Dear NT-NL Leaders:
This is one of those rare years when the liturgical calendar lines up so that Ash Wednesday is on Feb 14th, St. Valentine’s Day. It may seem less rare to us because it just happened in 2018 and will happen again in 2029. However, that will be the last time it will occur this century and prior to that it had not occured since 1945. So we get this event three times in the span of 12 years, making it relatively commonplace for us. When the multitude of clergy in the past century and those coming after us this century never did or will.
This clustering got me thinking about how easy it is in leadership to assume our experiences are normative. Because it has happened to us with some frequency we assume it is going to happen that way in the future or must have been so in the past. In so doing we can try to apply formulaic approaches to our current challenges and then wonder why they are not flourishing. Context matters and we have learned that lesson over and over again in the past four years.

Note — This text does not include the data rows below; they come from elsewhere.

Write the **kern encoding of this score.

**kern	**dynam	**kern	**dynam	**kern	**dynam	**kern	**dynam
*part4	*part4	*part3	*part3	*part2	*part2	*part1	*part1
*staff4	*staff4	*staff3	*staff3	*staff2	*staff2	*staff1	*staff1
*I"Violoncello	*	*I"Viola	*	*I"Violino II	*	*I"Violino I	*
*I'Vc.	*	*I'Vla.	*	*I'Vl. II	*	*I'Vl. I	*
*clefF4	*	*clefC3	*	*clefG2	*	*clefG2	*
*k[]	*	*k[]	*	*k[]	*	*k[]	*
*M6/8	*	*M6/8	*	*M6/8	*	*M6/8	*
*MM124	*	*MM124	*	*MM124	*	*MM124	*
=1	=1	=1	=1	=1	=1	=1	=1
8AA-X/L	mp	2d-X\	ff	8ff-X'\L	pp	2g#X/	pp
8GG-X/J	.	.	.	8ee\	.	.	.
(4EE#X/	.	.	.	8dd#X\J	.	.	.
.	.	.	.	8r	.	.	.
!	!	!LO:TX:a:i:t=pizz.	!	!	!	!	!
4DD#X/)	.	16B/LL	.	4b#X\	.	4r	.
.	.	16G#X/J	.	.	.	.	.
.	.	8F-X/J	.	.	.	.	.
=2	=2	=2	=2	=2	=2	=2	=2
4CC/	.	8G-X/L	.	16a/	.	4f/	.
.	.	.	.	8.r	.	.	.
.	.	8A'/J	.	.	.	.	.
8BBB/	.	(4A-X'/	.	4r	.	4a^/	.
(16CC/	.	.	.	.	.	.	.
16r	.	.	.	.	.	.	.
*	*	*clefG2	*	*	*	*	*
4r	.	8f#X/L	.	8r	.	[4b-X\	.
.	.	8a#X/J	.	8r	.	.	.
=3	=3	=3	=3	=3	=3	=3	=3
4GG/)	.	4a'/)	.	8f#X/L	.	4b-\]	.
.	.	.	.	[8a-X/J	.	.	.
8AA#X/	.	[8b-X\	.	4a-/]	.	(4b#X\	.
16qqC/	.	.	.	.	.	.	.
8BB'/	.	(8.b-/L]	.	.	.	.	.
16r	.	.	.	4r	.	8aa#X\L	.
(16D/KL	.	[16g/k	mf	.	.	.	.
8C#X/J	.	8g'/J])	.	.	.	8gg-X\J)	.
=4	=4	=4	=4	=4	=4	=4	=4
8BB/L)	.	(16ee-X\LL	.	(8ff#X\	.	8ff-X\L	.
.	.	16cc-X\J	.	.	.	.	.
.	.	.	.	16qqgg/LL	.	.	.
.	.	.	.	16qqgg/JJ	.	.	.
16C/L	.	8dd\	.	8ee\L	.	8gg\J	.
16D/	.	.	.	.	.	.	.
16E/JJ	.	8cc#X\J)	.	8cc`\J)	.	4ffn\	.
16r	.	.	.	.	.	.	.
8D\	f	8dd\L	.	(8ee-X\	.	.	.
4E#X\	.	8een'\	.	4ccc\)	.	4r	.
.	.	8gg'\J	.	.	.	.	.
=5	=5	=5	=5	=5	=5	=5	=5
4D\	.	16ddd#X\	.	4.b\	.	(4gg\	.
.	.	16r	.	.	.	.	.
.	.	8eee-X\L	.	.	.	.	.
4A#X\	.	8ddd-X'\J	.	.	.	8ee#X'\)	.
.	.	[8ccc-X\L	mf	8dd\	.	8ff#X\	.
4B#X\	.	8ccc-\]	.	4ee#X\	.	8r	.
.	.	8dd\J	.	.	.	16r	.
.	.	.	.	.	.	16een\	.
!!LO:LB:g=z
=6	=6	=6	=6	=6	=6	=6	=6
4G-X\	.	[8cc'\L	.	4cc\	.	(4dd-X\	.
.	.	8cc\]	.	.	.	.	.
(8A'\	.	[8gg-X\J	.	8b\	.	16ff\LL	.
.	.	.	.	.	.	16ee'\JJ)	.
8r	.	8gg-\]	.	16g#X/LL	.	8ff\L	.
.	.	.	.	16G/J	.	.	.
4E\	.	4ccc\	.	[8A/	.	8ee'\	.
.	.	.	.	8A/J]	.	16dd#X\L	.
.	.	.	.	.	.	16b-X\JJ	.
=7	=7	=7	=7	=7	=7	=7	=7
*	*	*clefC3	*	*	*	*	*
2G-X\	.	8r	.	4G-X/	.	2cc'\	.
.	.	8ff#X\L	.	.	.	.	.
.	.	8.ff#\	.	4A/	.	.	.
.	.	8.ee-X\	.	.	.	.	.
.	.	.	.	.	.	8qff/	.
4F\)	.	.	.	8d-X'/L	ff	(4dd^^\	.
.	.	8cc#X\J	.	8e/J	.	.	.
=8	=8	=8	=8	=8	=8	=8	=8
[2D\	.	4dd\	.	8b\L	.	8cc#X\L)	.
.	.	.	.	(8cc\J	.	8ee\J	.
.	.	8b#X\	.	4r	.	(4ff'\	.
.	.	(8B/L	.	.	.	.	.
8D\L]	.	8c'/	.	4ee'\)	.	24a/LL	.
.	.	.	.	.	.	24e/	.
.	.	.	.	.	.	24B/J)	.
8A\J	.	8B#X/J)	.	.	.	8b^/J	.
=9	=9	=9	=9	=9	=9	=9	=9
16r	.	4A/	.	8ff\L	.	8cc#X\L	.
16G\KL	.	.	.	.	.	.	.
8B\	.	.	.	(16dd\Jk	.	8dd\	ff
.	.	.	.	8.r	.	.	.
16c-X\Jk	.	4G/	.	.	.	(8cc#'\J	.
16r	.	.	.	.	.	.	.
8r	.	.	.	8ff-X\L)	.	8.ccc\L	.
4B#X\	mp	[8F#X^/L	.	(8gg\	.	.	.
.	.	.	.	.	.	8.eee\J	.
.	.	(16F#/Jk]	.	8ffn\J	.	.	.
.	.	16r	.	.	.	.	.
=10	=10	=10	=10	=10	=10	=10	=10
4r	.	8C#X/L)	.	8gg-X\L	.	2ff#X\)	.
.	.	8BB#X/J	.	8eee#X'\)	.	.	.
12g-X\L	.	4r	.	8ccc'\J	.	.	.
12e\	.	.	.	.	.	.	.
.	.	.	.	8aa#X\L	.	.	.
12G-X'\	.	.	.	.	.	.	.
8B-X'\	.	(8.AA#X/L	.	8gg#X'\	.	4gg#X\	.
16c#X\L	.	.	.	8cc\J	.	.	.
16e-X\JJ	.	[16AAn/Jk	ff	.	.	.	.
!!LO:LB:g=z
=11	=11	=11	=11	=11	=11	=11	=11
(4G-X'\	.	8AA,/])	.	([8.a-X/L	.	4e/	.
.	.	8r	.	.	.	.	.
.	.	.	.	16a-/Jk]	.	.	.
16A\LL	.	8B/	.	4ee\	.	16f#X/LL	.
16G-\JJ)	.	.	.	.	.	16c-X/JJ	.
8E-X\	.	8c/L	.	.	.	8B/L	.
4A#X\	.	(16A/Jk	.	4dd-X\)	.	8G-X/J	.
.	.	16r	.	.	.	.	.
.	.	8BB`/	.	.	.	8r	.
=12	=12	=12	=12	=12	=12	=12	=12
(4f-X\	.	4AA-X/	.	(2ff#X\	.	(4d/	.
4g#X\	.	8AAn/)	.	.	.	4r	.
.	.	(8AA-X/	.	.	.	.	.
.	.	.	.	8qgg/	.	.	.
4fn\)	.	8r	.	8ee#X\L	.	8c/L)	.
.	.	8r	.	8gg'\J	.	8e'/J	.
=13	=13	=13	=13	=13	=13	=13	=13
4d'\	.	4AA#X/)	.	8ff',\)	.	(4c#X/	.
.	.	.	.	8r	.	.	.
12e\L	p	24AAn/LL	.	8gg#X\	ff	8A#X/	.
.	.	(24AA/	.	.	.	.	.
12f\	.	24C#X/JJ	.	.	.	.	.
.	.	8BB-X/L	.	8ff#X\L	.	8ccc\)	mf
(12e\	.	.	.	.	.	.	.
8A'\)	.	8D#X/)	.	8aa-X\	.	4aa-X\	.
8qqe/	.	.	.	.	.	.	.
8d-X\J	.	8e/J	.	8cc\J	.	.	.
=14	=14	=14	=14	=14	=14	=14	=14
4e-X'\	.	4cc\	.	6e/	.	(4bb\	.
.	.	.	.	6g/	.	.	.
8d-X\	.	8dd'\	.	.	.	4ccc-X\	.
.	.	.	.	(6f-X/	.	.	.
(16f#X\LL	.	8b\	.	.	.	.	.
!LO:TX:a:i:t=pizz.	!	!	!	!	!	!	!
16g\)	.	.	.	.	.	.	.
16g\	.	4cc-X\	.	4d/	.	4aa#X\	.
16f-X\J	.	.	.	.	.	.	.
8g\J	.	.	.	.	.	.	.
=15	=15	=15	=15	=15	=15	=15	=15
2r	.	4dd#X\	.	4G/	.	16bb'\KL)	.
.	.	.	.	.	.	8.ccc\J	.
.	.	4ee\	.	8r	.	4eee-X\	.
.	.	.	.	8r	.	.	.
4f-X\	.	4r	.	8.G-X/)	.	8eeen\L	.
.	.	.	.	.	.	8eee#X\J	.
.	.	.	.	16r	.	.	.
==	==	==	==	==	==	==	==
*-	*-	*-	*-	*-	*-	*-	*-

Four years ago in early February my spouse and I were leading an NT-NL group on a journey through Turkey and Greece. Talking about early church leadership and leading adaptively in crisis. We could not have imagined, as we heard initial reports of cases of this virus Covid-19 growing, how our lives our that of our communities would be forever changed, and how many lives we would lose, in the coming years. How we would be forced to lead adaptively in a crisis and think differently about community and all the things we took for granted.
By and large we, the communities and leaders that make up NT-NL, have done that work. It hasn’t been easy and often it has been costly. Our relationships changed, some didn’t survive, but other new ones have been made. New ideas and practices based in what works in a particular context have taken root and many are growing new branches. Indeed, as I visit congregations I am hearing more stories of hope and possibility, along with of course challenge and grief, than I have heard the last four years.
However, as we this cluster of Valentine’s and Ash Wednesday we cannot assume we have it figured out. That it will be this way for the forceable future. No we must continue to adapt and learn if we are to be effective in sharing the gospel of Jesus Christ in our ever changing reality. And what doesn’t change, what never changes, is that gospel of Jesus Christ (Hebrews 13:8). That even on Ash Wednesday when we are reminded of our mortality, the gospel is proclaimed.
So this Valentine’s Day enjoy this unique confluence of our popular culture’s obsession with romantic love with the ashs of our mortality. And remember God’s adaptive solution to our sin and death, God’s love poured out in Christ for you and for the life of the world. Remember so you may go forth and tell the world.